Mark Cavendish emotional after first Tour de France stage win since 2016

Emotion poured out of Mark Cavendish after he claimed his first Tour de France stage win since 2016 to add yet another chapter to his most remarkable of comeback stories.

Stage victories were once routine for the Manxman in cycling’s biggest race – this was number 31 – but there was nothing ordinary about Tuesday’s win in Fougeres.

There was the drama of the race itself – the sprint teams leaving it desperately late to catch breakaway rider Brent Van Moer, denied within 200 metres of the line – before Cavendish overhauled Jasper Philipsen to beat Nacer Bouhanni by a bike length.

But more than that there was the backstory – a champion who has battled demons on and off the bike in the five years since his last Tour win, who feared his career was over last winter, but who has grasped the lifeline offered by his old boss Patrick Lefevere and run with it.

After the finish the 36-year-old collapsed in tears as he was congratulated by team-mates and rivals alike, then struggled to find words in his television interview.

“I don’t know what to say,” he said. “Just being here is special enough. I didn’t think I would ever get to come back to this race.

“You just see what a great team this is. You’ve got the green jersey, the world champion Julian Alaphilippe coming to do the final pull just to try to catch the breakaway, putting everything in.

“So many people didn’t believe in me but these guys do.”

Cavendish has been written off many times in his long career, but the greatest challenges have come in recent years. A long battle with Epstein-Barr virus and a succession of injuries was followed by a diagnosis of clinical depression in 2018.

Results dried up entirely – he had not a single win in 2019 or 2020 – and was left without a contract heading into 2021.

But after being offered a lifeline by Lefevere at Deceuninck-QuickStep, Cavendish has rediscovered himself.

“It’s something I’ve always wanted to instil in my kids,” said Cavendish, who moves into the points leader’s green jersey with the win. “I was physically sick, I was mentally sick but I just wanted to get back and I knew I couldn’t give up.

“I’ve got to make an example to my kids and for other people to take inspiration from. If you don’t give up, good things will happen.”

Cavendish’s selection for the Tour came thanks to an injury to Sam Bennett, but there is a feeling of the stars aligning, of unfinished business for Cavendish, even if he has long since tired of questions about Eddy Merckx’s all-time record of 34 stage wins.

But that topic will inevitably return given how many more sprint opportunities await in this Tour – the next of them coming on Thursday in Chateauroux – scene of Cavendish’s first Tour win back in 2008.

The day had begun with what proved to be a rather half-hearted protest from the peloton about the safety of Monday’s finale after a series of crashes left several bloodied and bruised – with Caleb Ewan and Jack Haig out of the race.

Cyclists’ union the CPA had promised the peloton would stop at kilometre zero to make their point, but it seemed not everybody was on board as they rolled through, the veteran Andre Greipel arguing angrily with colleagues before persuading them to stop – albeit briefly – around a kilometre later.
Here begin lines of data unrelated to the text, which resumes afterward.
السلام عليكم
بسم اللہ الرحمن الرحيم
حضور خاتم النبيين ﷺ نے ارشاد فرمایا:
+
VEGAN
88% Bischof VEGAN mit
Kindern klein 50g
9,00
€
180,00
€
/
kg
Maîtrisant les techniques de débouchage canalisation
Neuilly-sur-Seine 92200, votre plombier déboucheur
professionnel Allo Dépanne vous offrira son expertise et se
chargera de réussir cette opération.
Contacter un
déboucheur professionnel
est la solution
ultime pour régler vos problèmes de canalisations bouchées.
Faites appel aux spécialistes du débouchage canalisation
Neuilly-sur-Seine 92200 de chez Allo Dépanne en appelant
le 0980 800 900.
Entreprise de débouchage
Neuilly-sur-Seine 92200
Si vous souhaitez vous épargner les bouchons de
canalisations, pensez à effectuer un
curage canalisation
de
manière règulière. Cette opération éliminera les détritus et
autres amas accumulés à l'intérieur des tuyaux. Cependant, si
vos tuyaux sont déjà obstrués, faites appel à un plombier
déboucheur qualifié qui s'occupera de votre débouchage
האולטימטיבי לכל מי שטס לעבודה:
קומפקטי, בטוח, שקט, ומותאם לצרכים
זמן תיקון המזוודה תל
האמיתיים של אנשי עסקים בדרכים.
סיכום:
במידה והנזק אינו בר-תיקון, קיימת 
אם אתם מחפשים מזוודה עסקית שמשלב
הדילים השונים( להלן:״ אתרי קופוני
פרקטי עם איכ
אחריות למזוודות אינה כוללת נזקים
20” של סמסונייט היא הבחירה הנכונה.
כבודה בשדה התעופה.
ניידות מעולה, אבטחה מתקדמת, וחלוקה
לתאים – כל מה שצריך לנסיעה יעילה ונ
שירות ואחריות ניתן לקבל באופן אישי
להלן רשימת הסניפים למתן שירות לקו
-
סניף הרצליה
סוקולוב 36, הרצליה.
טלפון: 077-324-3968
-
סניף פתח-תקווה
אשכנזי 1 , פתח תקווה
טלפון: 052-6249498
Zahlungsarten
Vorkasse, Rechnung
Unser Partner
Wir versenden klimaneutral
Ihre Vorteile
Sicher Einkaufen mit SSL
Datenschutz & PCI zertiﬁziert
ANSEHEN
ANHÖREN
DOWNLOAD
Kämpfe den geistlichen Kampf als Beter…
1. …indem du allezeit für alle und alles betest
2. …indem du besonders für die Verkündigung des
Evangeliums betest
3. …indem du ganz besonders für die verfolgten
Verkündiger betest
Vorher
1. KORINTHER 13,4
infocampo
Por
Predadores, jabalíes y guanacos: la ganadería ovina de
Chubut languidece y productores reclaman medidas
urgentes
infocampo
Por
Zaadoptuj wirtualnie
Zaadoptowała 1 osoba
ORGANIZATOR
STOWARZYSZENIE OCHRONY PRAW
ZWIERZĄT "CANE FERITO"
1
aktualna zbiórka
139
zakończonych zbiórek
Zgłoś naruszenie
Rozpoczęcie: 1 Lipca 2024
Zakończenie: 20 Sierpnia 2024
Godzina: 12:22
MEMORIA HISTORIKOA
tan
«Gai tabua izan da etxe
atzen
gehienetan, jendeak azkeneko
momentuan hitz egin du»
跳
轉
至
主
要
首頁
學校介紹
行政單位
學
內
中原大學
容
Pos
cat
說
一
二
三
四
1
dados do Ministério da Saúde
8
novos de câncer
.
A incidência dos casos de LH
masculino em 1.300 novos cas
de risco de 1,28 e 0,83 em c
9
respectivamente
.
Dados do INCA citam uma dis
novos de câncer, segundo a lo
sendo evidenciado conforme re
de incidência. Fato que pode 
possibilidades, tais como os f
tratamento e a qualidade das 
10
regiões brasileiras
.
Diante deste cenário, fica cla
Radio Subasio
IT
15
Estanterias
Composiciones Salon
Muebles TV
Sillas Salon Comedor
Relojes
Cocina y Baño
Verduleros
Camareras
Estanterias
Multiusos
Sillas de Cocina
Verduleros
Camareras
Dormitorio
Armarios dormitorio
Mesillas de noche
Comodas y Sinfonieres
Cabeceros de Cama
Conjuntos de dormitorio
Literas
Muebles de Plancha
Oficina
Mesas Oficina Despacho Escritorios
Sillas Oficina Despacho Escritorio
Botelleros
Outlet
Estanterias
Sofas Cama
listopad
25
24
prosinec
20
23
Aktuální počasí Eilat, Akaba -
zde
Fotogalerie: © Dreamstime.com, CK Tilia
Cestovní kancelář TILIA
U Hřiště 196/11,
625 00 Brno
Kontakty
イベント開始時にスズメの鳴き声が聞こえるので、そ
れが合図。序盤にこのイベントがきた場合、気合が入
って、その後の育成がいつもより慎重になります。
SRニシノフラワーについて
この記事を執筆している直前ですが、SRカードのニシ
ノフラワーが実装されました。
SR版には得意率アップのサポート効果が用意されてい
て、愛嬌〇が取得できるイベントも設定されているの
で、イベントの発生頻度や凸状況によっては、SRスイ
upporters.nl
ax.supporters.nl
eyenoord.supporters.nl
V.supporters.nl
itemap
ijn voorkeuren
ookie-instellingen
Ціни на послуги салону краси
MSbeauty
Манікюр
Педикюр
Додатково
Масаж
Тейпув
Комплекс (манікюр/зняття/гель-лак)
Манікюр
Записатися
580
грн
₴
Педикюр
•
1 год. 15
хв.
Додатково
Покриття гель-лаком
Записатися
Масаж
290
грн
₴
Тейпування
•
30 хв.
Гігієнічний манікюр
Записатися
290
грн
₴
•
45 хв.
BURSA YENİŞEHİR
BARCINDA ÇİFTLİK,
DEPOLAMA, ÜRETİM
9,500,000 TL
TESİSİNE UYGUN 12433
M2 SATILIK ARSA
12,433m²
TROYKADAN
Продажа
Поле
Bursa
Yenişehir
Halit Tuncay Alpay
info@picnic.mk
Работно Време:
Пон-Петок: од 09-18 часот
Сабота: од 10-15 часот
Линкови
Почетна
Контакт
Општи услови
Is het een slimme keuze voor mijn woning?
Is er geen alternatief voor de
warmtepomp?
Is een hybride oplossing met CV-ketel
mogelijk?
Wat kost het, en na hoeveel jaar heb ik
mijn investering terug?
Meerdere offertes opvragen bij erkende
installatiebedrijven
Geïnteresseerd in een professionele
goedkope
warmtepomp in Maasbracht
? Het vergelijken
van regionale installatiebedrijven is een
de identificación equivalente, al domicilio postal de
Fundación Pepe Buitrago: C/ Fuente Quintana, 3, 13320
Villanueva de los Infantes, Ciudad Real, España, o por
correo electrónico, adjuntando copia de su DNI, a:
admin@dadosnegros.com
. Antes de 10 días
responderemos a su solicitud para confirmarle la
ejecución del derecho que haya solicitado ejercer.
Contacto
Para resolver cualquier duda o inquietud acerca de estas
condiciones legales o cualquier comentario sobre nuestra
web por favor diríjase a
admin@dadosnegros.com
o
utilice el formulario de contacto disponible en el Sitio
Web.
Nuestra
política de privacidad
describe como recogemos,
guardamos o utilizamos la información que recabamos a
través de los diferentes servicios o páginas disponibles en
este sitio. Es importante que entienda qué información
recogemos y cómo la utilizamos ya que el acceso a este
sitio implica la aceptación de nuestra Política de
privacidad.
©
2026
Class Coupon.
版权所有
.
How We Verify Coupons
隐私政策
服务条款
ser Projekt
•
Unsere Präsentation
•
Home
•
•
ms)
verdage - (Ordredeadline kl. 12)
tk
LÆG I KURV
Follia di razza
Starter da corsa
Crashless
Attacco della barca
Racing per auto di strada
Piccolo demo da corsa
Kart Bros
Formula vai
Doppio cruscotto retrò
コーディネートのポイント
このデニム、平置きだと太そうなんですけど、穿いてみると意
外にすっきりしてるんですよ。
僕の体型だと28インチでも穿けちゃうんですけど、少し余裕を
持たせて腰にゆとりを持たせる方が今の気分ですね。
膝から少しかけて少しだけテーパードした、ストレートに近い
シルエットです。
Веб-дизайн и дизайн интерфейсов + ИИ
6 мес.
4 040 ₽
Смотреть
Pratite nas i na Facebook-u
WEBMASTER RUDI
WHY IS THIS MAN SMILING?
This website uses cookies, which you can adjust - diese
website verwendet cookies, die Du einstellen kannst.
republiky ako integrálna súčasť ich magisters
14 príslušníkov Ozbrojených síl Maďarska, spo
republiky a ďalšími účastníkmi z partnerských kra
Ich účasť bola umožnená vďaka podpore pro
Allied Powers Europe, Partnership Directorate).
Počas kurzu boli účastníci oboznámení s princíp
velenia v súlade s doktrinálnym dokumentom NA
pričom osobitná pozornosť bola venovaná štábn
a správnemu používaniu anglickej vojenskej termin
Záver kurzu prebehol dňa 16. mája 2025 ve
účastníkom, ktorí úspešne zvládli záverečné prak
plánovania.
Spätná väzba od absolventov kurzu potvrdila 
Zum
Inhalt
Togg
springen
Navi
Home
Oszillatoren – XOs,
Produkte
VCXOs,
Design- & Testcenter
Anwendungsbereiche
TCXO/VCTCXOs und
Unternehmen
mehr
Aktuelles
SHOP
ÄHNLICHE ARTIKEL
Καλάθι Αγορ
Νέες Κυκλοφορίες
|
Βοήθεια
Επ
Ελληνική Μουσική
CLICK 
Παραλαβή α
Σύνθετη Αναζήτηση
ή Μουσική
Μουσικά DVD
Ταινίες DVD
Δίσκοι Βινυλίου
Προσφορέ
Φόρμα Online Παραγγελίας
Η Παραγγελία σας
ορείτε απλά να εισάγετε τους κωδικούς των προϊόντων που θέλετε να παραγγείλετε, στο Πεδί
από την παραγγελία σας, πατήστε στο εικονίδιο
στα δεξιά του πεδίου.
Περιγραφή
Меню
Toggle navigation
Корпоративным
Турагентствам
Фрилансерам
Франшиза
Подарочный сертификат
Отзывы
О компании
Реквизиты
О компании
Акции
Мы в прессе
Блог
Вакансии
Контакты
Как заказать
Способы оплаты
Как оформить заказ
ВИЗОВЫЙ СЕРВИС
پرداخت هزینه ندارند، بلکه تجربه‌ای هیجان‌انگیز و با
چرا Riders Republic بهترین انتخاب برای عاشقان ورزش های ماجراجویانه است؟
There were at least no major spills on Tuesday, but four taxing days in Brittany have already created unexpected gaps in the general classification.

That battle for yellow will receive another major shake-up with Wednesday’s time trial, when Mathieu Van Der Poel will surely hand over the yellow jersey.

Who will wrestle it from him remains to be seen – Geraint Thomas and Primoz Roglic rode Tuesday’s stage still feeling the effects of painful crashes 24 hours earlier, and will not enjoy the prospect of 27km on their time trial bikes.